Christopher Ingraham at The Washington Post’s Wonkblog has a terrific piece up today on Eric Holder’s refusal to use executive branch authority under the Controlled Substances Act to reclassify marijuana as a less harmful substance. The crucial portion is here:  

The crowning inconsistency of the federal drug control system has always been the classification of marijuana as a Schedule 1 substance under federal law, which makes it among the Worst of the Worst drugs as far as the DEA is concerned – literally as bad as heroin, and worse than cocaine!
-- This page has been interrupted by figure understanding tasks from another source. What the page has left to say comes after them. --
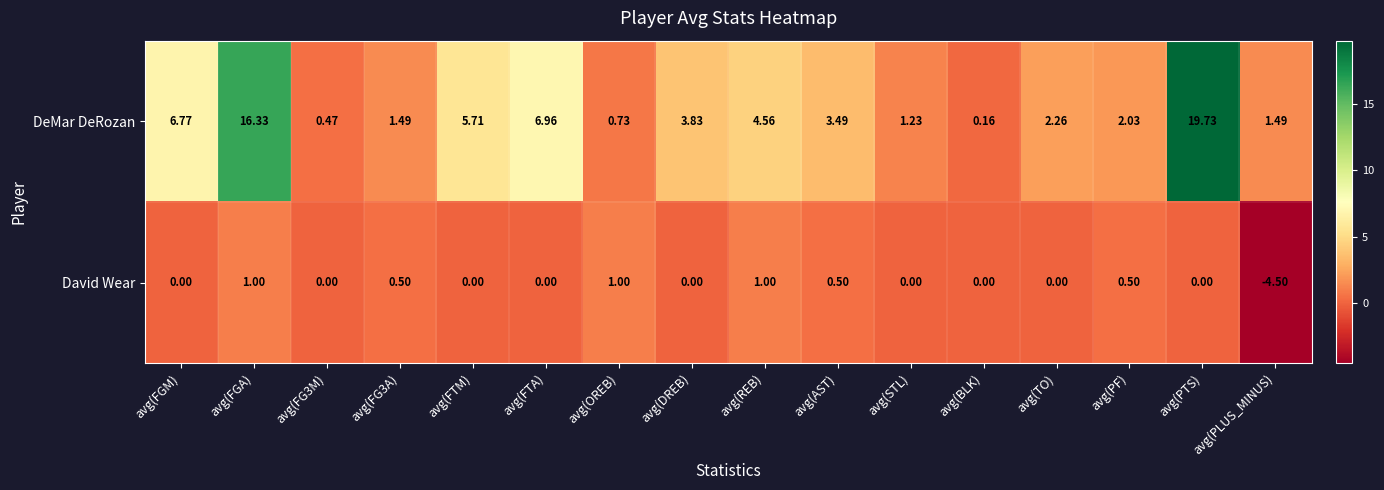

Rank the series by their average value, from lowest to highest.

David Wear, DeMar DeRozan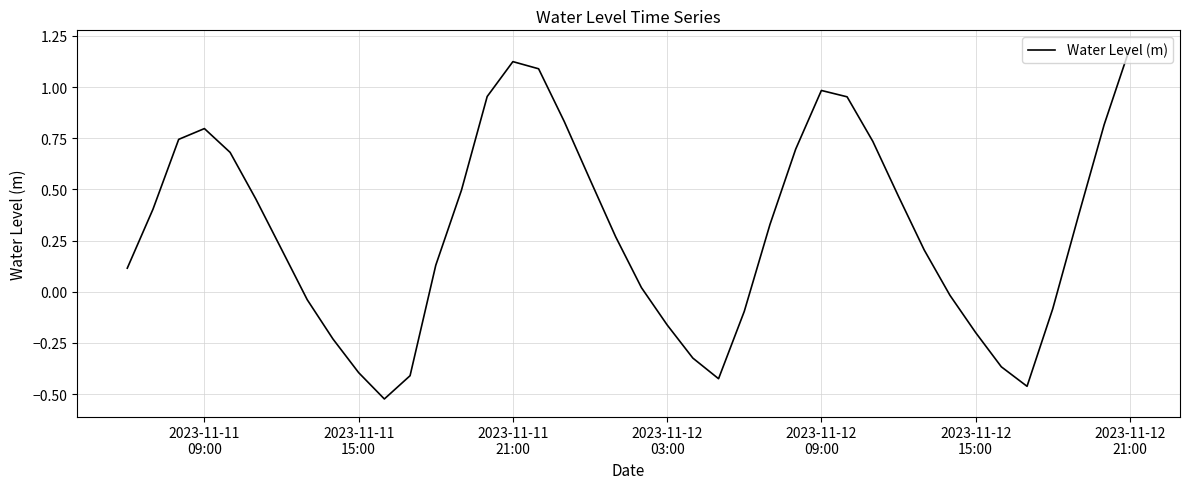

What is the greatest value displayed?

1.2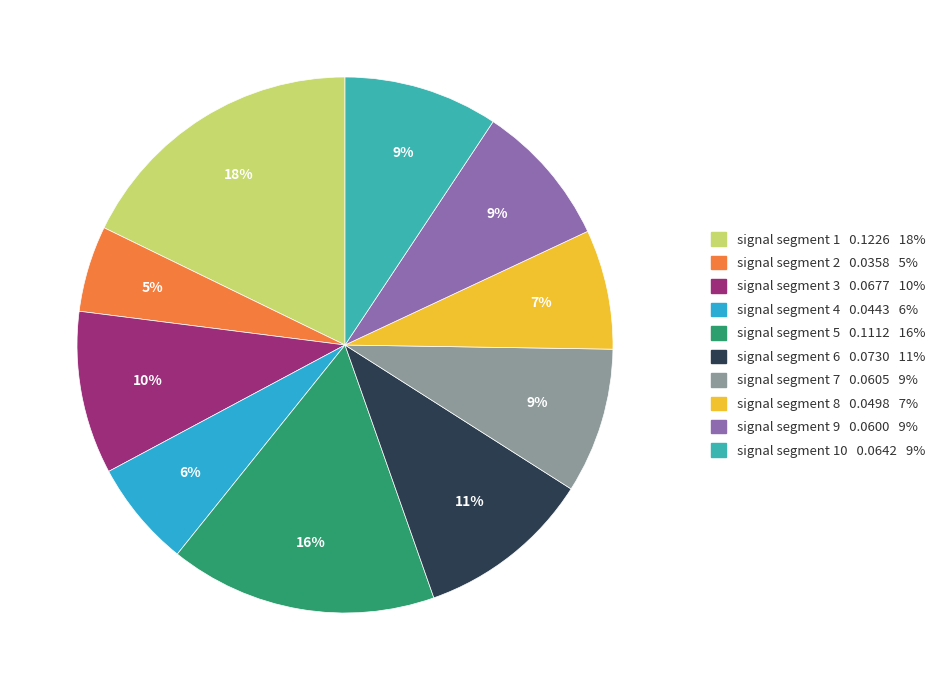

To the nearest percent, what is the average slice percentage?

10%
Drug reform advocates have pushed the DEA to change its position for years, citing decades of research on the relative harmlessness of weed compared to other drugs – including alcohol – but the agency hasn’t budged, even as public opinion has rapidly evolved.

The Controlled Substances Act, which set up the drug schedules in the early 1970s, explicitly places drug scheduling authority in the hands of the attorney general, and even instructs him or her to “remove any drug or other substance from the schedules if he finds that the drug or other substance does not meet the requirements for inclusion in any schedule.”

Much to the chagrin and outright befuddlement of drug law reformers, however, outgoing attorney general Eric Holder has repeatedly stated that any changes to the scheduling status of marijuana should be made by Congress.

Ingraham then explains that

a bipartisan group of congressmen asked the administration to [re-schedule marijuana] … In essence, the Justice Department and Congress are both begging each other to fix federal marijuana laws, but nobody’s doing anything.

As Ingraham writes, “Welcome to Washington in 2014.”